Offshore Industry News

Damen Shipyards Raided, Accused of Bribing Government Officials

According to Dutch news sources, the detection department of the Dutch Tax Administration raided shipbuilder Damen Shipyards in Gorinchem on 13 January 2017. This was confirmed by the company’s spokesman on 16 January after a report in the business magazine Quote’s website.

The raid is part of an investigation into foreign corruption. Damen Shipyards is suspected of paying bribes. The investigation is still 'in progress', according to the spokesman, and no one has been taken into custody.

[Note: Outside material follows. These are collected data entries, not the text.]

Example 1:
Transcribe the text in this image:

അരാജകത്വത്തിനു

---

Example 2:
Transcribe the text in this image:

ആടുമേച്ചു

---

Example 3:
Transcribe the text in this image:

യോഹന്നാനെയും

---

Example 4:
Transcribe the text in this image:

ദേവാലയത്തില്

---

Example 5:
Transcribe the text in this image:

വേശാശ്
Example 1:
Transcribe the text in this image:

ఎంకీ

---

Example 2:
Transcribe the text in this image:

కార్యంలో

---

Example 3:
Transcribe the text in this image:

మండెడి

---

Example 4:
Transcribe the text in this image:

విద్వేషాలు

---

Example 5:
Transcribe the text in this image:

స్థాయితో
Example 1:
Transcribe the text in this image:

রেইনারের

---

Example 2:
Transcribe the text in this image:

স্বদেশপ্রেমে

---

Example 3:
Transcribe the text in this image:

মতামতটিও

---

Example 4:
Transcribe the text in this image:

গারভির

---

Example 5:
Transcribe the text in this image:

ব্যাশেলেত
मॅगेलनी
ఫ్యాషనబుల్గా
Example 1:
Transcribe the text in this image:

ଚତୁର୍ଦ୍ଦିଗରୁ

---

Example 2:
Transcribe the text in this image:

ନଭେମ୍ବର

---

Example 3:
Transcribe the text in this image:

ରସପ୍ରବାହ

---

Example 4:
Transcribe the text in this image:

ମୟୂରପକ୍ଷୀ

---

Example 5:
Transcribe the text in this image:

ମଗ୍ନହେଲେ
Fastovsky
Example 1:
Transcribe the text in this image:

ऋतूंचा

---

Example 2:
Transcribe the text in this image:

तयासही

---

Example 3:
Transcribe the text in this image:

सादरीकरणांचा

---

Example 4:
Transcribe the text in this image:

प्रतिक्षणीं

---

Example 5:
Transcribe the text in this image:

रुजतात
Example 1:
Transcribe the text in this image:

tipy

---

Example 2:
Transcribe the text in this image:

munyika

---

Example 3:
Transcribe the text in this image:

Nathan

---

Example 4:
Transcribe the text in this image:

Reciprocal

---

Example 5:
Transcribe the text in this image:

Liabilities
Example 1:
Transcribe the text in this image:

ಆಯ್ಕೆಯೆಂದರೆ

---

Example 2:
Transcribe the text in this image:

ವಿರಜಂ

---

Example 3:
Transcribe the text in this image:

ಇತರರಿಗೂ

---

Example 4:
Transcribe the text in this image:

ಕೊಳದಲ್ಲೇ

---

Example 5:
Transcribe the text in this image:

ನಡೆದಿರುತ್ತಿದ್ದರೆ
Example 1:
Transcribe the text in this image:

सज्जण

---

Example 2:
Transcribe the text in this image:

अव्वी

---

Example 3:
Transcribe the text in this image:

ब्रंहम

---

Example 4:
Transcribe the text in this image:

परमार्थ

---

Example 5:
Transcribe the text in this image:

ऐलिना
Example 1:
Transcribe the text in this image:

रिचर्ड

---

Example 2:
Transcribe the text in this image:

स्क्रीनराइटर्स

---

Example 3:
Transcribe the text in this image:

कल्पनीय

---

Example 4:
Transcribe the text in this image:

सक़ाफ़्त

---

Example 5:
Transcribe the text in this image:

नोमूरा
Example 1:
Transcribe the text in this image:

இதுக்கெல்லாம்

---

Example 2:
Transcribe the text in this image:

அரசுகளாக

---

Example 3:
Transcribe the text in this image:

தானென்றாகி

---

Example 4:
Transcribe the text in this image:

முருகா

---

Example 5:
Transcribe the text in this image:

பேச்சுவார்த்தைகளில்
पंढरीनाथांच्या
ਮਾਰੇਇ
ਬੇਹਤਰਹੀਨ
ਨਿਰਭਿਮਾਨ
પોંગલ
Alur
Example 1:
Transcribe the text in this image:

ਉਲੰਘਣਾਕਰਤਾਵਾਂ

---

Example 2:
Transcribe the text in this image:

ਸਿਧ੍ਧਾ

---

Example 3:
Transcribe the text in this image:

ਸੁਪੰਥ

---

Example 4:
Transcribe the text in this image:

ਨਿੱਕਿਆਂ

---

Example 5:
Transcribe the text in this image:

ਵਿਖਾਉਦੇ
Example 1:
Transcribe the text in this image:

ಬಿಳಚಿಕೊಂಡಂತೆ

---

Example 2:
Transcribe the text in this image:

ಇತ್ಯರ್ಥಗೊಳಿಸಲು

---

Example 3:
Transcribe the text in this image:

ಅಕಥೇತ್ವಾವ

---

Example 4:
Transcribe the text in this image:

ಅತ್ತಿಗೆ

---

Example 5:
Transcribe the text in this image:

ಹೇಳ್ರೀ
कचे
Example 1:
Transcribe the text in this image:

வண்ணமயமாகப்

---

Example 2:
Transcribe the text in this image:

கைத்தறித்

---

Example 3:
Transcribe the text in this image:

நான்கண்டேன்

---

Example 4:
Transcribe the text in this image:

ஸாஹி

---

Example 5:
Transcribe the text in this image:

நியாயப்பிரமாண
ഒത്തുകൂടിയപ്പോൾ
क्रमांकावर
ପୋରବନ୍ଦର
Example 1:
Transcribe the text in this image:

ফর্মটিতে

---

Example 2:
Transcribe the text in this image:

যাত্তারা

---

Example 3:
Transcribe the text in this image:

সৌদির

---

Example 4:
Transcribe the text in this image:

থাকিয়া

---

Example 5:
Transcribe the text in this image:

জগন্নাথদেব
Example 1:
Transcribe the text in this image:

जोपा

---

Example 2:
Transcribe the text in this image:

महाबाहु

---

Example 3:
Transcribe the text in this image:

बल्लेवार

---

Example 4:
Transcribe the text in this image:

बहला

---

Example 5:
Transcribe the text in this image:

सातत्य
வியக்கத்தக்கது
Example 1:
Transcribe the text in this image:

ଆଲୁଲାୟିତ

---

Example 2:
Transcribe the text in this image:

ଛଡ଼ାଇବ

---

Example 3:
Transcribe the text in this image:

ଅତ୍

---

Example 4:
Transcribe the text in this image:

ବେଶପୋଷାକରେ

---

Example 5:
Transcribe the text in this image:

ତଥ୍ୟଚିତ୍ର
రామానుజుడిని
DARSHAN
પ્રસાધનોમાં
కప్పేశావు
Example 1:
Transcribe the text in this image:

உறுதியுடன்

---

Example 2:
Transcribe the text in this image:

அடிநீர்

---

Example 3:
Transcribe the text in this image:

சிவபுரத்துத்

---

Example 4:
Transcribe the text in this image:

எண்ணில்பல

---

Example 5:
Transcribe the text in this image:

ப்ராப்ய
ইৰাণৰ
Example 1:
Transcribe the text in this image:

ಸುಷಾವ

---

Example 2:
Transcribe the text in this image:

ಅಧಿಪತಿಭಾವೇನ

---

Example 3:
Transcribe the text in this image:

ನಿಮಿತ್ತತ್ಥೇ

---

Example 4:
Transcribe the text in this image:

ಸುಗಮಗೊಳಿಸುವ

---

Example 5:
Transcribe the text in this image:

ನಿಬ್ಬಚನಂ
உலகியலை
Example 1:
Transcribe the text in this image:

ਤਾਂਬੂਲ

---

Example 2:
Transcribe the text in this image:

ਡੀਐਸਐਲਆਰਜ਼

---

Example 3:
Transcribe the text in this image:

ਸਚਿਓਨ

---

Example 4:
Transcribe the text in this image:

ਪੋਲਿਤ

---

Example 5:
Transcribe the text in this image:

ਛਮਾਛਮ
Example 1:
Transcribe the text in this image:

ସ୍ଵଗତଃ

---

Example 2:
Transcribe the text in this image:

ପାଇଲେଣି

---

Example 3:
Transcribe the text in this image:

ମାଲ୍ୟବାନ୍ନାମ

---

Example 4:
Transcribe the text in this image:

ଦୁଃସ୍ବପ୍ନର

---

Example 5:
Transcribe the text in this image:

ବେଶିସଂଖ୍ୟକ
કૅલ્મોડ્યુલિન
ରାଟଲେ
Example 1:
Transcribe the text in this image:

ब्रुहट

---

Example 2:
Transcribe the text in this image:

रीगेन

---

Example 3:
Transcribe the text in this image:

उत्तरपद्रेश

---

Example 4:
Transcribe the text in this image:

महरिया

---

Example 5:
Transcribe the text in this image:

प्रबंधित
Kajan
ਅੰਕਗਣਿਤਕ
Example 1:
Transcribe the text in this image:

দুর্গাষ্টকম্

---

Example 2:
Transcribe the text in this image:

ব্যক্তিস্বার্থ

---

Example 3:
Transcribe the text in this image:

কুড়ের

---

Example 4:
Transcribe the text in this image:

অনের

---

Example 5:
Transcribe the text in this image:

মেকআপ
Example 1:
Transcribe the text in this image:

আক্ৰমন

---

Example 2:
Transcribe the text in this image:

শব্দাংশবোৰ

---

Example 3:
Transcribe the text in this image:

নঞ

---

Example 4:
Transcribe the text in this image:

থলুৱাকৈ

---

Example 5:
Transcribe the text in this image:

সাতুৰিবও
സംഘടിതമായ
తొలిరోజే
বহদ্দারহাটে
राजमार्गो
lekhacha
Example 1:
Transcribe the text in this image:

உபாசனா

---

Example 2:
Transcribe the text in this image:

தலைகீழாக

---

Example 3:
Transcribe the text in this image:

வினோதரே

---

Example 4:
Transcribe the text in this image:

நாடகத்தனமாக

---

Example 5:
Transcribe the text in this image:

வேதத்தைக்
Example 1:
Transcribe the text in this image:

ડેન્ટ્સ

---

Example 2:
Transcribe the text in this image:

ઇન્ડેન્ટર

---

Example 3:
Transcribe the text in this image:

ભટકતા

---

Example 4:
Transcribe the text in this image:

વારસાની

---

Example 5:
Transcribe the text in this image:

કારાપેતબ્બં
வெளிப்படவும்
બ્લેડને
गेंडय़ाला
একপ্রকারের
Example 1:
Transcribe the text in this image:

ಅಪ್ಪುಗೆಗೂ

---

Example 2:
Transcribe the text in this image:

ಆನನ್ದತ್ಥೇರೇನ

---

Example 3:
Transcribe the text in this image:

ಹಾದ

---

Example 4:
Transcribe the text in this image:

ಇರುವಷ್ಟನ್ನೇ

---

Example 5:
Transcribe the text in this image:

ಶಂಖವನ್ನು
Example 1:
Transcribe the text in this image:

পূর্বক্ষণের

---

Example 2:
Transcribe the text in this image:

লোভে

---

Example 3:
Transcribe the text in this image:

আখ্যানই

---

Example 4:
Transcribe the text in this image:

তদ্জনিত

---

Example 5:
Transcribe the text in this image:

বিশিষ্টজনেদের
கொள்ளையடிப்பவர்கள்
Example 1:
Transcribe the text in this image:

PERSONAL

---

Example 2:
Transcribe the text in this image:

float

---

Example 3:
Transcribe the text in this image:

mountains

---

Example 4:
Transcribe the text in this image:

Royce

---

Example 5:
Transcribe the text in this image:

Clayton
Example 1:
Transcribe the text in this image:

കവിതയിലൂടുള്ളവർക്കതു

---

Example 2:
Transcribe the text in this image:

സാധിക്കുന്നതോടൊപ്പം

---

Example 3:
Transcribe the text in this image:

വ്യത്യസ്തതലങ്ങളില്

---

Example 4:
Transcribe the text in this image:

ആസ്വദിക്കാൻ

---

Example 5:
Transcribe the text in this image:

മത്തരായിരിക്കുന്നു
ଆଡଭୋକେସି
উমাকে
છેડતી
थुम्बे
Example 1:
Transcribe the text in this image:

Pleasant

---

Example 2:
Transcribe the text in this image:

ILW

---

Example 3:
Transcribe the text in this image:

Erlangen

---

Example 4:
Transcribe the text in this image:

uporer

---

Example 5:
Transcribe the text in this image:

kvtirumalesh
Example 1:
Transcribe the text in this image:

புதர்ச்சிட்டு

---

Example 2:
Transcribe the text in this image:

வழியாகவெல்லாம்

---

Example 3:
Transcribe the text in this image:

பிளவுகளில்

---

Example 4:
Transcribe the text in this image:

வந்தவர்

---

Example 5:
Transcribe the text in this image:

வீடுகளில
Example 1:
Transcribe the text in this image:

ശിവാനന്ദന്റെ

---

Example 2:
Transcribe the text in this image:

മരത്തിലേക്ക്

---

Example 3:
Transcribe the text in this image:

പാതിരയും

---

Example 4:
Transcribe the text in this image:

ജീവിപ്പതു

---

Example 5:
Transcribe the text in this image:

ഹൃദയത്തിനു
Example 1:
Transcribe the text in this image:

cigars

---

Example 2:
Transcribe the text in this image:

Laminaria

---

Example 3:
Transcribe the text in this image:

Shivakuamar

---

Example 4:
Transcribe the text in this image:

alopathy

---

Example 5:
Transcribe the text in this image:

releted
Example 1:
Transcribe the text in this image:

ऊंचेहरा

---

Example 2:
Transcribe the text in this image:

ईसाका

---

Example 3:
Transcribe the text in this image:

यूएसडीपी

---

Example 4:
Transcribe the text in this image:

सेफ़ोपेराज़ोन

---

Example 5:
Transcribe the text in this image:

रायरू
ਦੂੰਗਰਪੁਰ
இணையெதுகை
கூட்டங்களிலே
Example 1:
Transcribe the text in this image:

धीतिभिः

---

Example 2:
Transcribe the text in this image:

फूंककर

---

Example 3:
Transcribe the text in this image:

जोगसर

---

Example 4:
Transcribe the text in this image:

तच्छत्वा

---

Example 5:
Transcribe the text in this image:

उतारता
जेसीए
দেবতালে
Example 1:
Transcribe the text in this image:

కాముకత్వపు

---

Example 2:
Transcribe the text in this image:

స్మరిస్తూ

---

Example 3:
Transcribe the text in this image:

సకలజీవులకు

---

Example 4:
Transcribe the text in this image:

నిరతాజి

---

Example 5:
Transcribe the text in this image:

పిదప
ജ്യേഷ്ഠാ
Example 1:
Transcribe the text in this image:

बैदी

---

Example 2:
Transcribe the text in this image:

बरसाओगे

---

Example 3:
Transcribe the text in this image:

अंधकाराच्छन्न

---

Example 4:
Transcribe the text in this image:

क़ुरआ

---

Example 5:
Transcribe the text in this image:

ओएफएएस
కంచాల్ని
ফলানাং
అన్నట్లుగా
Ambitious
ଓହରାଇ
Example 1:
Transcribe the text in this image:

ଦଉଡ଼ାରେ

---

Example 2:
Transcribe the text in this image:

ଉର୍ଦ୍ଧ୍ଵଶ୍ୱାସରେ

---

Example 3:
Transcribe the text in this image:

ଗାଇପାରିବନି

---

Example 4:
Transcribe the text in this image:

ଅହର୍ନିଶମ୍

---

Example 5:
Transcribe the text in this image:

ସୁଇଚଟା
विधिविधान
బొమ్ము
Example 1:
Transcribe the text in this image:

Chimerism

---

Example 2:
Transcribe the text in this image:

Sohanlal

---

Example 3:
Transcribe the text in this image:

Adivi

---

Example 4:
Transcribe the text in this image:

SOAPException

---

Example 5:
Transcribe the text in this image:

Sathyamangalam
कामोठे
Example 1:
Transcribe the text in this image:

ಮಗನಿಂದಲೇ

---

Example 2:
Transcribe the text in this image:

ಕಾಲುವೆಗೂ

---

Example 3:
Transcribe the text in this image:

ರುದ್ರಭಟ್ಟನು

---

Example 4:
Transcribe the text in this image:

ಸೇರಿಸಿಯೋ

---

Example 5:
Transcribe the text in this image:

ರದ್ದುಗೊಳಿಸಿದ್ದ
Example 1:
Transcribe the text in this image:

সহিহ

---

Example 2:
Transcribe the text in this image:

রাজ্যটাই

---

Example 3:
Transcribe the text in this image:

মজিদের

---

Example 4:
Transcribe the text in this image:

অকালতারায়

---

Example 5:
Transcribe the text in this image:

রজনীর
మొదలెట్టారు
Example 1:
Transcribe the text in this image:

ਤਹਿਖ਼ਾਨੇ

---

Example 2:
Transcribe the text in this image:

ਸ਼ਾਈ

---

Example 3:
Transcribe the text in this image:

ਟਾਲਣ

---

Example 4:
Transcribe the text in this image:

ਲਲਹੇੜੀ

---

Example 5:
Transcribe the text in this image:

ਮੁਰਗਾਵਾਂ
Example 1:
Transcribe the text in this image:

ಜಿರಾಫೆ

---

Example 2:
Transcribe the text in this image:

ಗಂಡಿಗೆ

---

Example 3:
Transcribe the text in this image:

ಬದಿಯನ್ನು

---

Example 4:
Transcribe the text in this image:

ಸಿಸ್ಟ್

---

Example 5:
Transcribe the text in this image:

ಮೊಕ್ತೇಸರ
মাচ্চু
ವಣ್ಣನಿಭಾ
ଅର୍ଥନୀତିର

The raid on Damen may have something to do with irregularities that one or multiple agents of the shipbuilder abroad have possibly committed. This representative of Damen abroad had a long lasting working relationship with the Dutch shipbuilder. In 2014 the shipbuilder decided to conduct the investigation and a year later the agent had to leave, with a settlement of € 5 million. As a result of this affair accountants Ernst & Young issued an unqualified opinion on the financial statements for 2015. It remained an audited statement with a limitation.

Damen stated in December it was annoying that the auditor has not issued an unqualified report, 'something starts to fall. Government customers look to it.’ Additional investigations conducted by the order of the Dutch Tax Administration were still in question.

As a result Damen has further tightened its own compliance rules.

“In the boardroom has been a lot of consultation on this issue,” said a spokesman of the largest Dutch shipbuilding group.

The 'codes of conduct’ (rules of doing business) have been strengthened and customers and suppliers have to sign these rules. Employees of Damen must review these rules also with the agents of Damen abroad. There is also widespread publicity given on a whistle blowing procedure, and the temporary position of compliance officer turned into a permanent one.

World Bank Affair

Said tightening of anti-money laundering and anti-corruption policy also has to do with another affair in which Damen was involved, and it is still suffering the consequences. In May last year, the World Bank announced the shipbuilder would be excluded from the scope of orders financed by the multilateral organization for one and a half years. The suspension was the result of the incomplete filing of documents for the construction of a fisheries vessel inspection for Sierra Leone.

The standard suspension for this offense is 36 months. But because the international shipbuilder from the beginning actively cooperated in the investigation in this matter, the World Bank halved the punishment. According to a Damen spokesman, “We were obviously not happy with this ruling, but the suspension was justified.”